### Trecho do documento
---+---

Portanto, temos aí um cristianismo que reduziu sua função à psicoterapia. Há outras variedades de reducionismo. Eram motivos de constantes debates teológicos esses reducionismos no cristianismo antigo. O gnosticismo, por exemplo, reduzia o programa do cristianismo ao acesso a um conhecimento secreto que divinizava o fiel. Mas, afinal, qual é o programa do cristianismo dentro da tradição Jesus? A salvação é unicamente da psiquê?

O evangelho de Lucas apresenta o programa da salvação que Jesus oferece por meio desta citação do profeta Isaías: “O Espírito do Senhor está sobre mim, porque ele me ungiu para pregar boas novas aos pobres. Ele me enviou para proclamar liberdade aos presos e recuperação da vista aos cegos, para libertar os oprimidos e proclamar o ano da graça do Senhor” (Lc 4, 18-19). A função da pregação de Jesus é trazer novidades positivas para uma categoria socioeconômica chama de pobres, depois libertar os presos, curar as deficiências, libertar os oprimidos e anunciar um tempo especial.

---+---

### Material fornecido
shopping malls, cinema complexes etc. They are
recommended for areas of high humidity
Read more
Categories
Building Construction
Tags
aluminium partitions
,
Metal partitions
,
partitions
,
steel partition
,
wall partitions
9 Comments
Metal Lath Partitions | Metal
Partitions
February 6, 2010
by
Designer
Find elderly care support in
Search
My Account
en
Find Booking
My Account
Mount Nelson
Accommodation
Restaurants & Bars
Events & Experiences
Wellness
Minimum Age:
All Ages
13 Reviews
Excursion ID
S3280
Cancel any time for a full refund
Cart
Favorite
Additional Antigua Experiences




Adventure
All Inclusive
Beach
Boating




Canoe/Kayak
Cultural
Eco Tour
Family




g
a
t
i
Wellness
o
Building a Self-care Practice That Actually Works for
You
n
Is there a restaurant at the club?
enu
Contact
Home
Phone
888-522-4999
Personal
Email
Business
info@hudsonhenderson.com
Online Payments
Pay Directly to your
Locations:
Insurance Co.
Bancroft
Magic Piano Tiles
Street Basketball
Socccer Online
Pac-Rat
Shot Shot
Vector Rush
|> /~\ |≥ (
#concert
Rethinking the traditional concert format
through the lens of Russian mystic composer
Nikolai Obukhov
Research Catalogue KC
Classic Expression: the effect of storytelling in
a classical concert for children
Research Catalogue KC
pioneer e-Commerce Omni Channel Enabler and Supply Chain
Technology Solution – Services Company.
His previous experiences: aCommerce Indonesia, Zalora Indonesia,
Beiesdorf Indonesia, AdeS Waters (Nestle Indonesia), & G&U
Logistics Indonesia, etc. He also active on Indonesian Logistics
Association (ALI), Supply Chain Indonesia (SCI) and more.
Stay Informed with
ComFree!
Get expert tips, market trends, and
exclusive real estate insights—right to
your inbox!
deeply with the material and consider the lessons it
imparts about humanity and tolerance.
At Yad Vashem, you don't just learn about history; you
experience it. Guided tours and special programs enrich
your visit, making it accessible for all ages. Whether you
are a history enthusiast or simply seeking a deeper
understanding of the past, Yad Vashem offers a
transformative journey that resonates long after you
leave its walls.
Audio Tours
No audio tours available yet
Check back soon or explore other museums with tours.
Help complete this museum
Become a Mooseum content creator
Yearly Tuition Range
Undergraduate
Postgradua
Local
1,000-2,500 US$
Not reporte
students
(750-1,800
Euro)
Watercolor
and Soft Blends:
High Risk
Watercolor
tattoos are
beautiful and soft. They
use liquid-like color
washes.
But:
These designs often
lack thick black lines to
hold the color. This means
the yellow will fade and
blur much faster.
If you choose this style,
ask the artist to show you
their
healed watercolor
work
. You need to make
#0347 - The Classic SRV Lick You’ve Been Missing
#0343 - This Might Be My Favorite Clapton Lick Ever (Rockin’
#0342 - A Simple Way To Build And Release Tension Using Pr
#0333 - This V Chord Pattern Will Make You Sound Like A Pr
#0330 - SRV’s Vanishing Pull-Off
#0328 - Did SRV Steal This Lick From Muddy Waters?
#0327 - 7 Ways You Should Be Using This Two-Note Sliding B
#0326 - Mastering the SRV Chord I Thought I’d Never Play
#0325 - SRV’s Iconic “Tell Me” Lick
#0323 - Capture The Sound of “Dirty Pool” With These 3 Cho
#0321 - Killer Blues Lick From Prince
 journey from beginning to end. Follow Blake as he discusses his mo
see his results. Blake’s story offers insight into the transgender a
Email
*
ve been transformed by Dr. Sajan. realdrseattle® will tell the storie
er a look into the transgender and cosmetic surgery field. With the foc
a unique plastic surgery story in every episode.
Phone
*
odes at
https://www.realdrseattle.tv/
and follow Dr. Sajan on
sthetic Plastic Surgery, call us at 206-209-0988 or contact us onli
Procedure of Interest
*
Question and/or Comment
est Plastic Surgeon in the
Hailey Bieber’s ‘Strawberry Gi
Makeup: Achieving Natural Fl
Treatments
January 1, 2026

---+---

### Instruções das tarefas
A: Diga se cada afirmação abaixo está de acordo com o trecho sobre o cristianismo e responda sim ou não, citando literalmente as palavras do trecho que decidem a questão.
(i) O gnosticismo reduzia o programa do cristianismo ao acesso a um conhecimento secreto.
(ii) O evangelho de Lucas apresenta o programa de Jesus com uma citação do profeta Jeremias.
(iii) Os reducionismos no cristianismo antigo raramente eram debatidos.
B: Por favor, escreva a continuação do trecho sobre o cristianismo a partir da última frase apresentada.
Os itens não têm relação com o trecho sobre o cristianismo.

### Respostas por tarefa
A:
(i) Sim: "O gnosticismo, por exemplo, reduzia o programa do cristianismo ao acesso a um conhecimento secreto que divinizava o fiel."
(ii) Não: "por meio desta citação do profeta Isaías"
(iii) Não: "Eram motivos de constantes debates teológicos esses reducionismos no cristianismo antigo."

B:
Então, a função do cristianismo deve coincidir com o propósito da pregação de Jesus. Não é? Ela envolve aspectos físicos, psíquicos, socioeconômicos e políticos. Um conceito integral de salvação envolve a cura, libertação e preservação da integridade do homem inteiro. Salvam-se o corpo e a alma! A noção de salvação e, consequentemente, da função do cristianismo sempre esteve ligada a algum reducionismo. Quando se enfatiza demais em um aspecto, descuida-se dos outros. O discurso pentecostal foca na dimensão psíquica e se esquece das condições materiais dos fiéis. O resultado é uma igreja reduzida a um consultório psiquiátrico. O discurso da Teologia da Libertação enfatiza demais a dimensão sociopolítica e se esquece das condições psíquicas e espirituais. A igreja vira partido político. A teologia da prosperidade pesa a mão no sucesso financeiro e a igreja vira empresa. O conservadorismo católico enfatiza a moral sexual e o apego aos ritos e transforma a igreja em um departamento de censura.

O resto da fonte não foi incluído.